Den Song hatte ich das erste Mal als Kind gehört und zwar in der Version von Elvis. Ich kann mich noch gut daran erinnern, wie mich der Track bereits nach wenigen Takten hatte. Das gedoppelte Drum-Intro von D.J. Fontana und Buddy Harman, der hallende Sound der Gitarrenfigur, die so flott in Bewegung war und an einen dieser viel besungenen US-Züge auf seiner Fahrt durch die Weiten des Landes erinnerte (was sich beim späteren Hören des Originals zu meiner Freude als richtiges Bild herausstellte).

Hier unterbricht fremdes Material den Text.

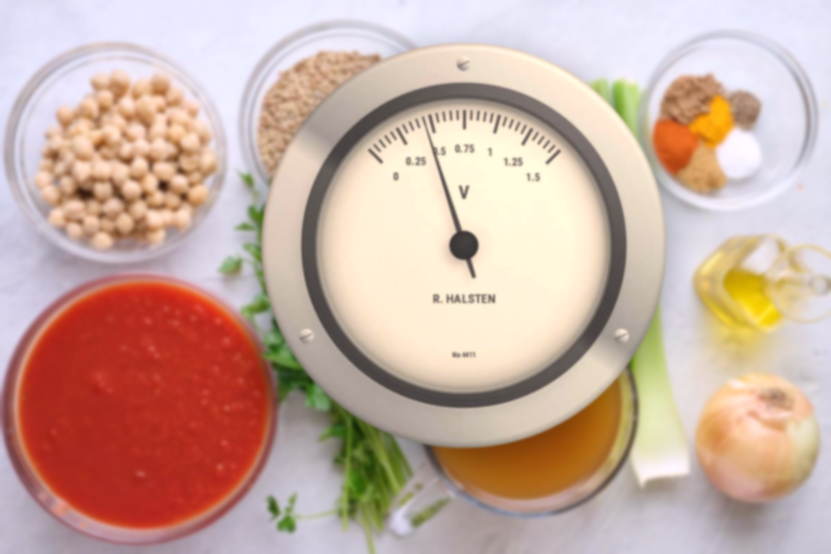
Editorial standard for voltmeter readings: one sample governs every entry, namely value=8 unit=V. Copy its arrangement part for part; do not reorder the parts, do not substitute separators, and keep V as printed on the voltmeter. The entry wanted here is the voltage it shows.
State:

Das alles setzte zwischen meinen kleinen Ohren eine ungeheuerliche Sehnsucht frei. Darüber die Stimme von Elvis, die eine ambivalente Stimmung ausdrückte. Es ist ein Flehen, das euphorisierend wirkt, ein süßer, fast eleganter Schmerz, der nicht zu Ende gehen will. Es muss ein fantastischer Ort sein, dieses Memphis, dachte ich mir. Und dann fragte ich mich, ob sie dort wohl diese Zigaretten herstellen, die es beim Greißler an der Straße zu kaufen gibt. Und wer war wohl Marie, deren Namen in dem Song auftauchte, eines der wenigen Wörter, die ich verstand?

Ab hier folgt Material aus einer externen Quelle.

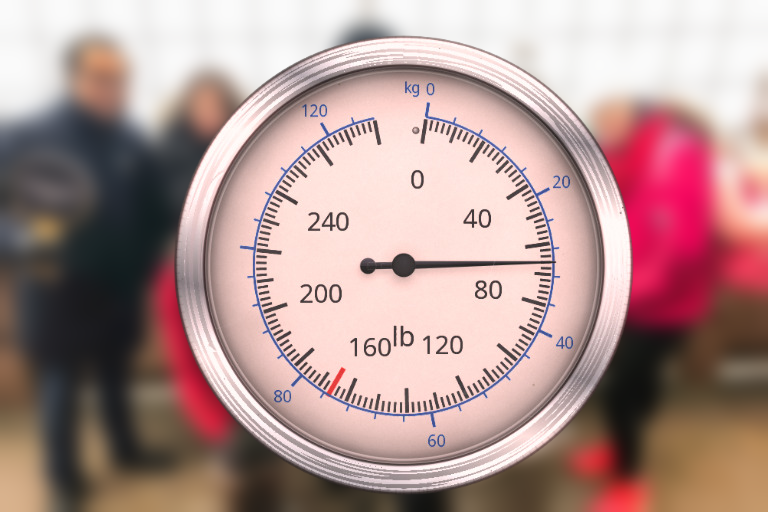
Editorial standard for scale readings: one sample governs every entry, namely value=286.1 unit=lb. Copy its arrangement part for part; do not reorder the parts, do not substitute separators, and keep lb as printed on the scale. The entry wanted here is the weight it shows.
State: value=66 unit=lb
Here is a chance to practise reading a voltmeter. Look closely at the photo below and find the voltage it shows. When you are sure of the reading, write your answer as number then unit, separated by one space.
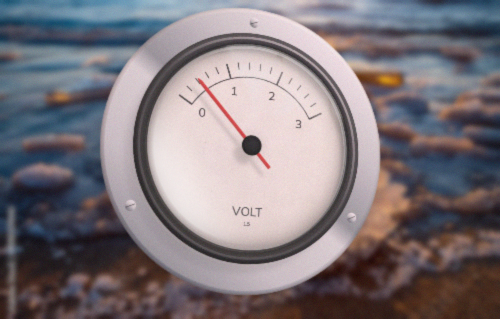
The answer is 0.4 V
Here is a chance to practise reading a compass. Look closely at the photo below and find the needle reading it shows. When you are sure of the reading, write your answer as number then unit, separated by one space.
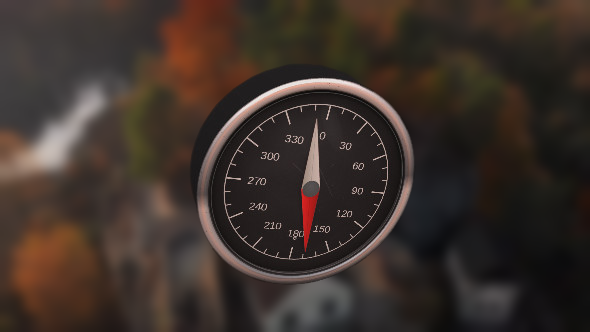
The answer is 170 °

Lautmalerischer Kauderwelsch wurde nach einigen Schuljahren zum Englisch Verstehen. Memphis zur Bibelstelle und größten Stadt des US-Bundesstaates Tennessee. Es stellte sich heraus: Diese Marie war keine Flamme, die es zu erobern galt, wie in den meisten anderen Rock'n'Roll-Songs der Fünfzigerjahre. Diese Marie war ein Scheidungskind und der Ich-Erzähler der Papa, der auf der Suche nach seiner verlorenen Tochter war und deshalb die Telefonvermittlung um eine Verbindung nach Memphis bat. Dieser Umstand offenbart sich aber erst im letzten Vers des Songs.

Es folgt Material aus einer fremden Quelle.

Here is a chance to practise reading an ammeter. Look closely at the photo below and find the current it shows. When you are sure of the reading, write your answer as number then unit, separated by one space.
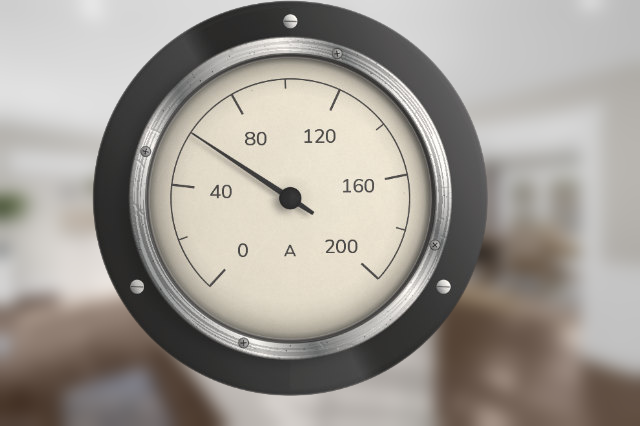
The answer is 60 A
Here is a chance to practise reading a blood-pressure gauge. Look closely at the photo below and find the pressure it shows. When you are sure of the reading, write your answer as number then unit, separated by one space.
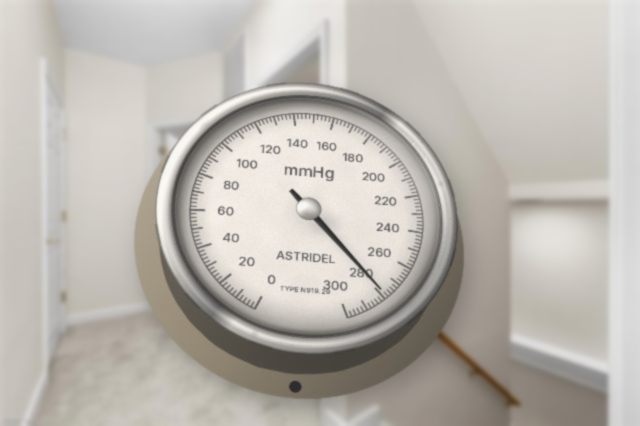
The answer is 280 mmHg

Und genau das war die große Kunst, der lyrische Kniff des Texters Chuck Berry. Mit wenigen Worten konnte aus einem vermeintlichen Brunftlied ein kleines Sozialdrama werden. Das allein macht nun keinen besseren Song, aber es machte aus „Memphis, Tennessee“ einen sehr viel besseren Song.
Shakespeare des Rock'n'Rol
Der Mann, der im Entengang über die Bühne watschelte und die E-Gitarre als zentrales Instrument der Rockmusik etablierte, erhielt auch Literaturpreise und wurde von Bob Dylan als „Shakespeare des Rock'n'Roll“ bezeichnet. Eine unterbelichtete Facette im Schaffen des Chuck Berry, wie der Autor und Journalist Peter Guralnick in einem Portrait anlässlich des 90. Geburtstages anmerkte. Und doch war Berry einer, der sich selbst vornehmlich als Businessman sah. Er war in den Fünfzigern angetreten, den neu enstandenen Markt der Teenager mit Produkten zu bedienen, wie er in Interviews freimütig zugab.
„Memphis, Tennessee“ erschien 1959 als B-Seite der Single „Back in the U.S.A.“, die für damalige Berry-Verhältnisse kein großer Hit war (Platz 36, US-Billboard). In den frühen Sechzigerjahren stürzten sich eine Reihe von Interpreten auf den Song, der es 1964 in der schrofferen Version von Johnny Rivers bis auf Platz 2 der US-Charts schaffte. Elvis coverte „Memphis, Tennessee“ 1963 in einer Zeit größter künstlerischer Not, eingeklemmt zwischen Soundtrack-Verpflichtungen und lächerlichen Rollen in lächerlichen Filmen. Er brauchte den Song, um wieder mit sich ins Reine zu kommen.
Elvis war tief berührt von der Deepness der Lyrics und legte all seinen Schmelz in den Vortrag, der oberflächlich gehört, einer Happy-Go-Lucky-Tonalität entspricht. Er hatte sich in einem raren Moment gegen den Willen seines übermächtigen Managers Tom "Colonel" Parker gestellt, der ausschließlich Soundtrack-Material forderte. So hatte die kleine Marie dem strauchelnden King zumindest für einen kurzen Moment wieder auf die Beine geholfen, um es etwas kitschig zu formulieren.
„Memphis, Tennessee“ wurde zu einem der meist gecoverten Chuck-Berry-Songs. Von der Frühzeit der Beatles existieren heute mehrere Versionen. Andere Interpreten waren Roy Orbison, Count Basie, The Animals, John Cale und die Stones. Eine Up-Beat-Instrumentalversion von Lonnie Mack rollte 1963 auf Platz 5 der US-Charts.
Auch ich möchte mich für den Spark bedanken, Mr Berry. I'm gonna be good tonight.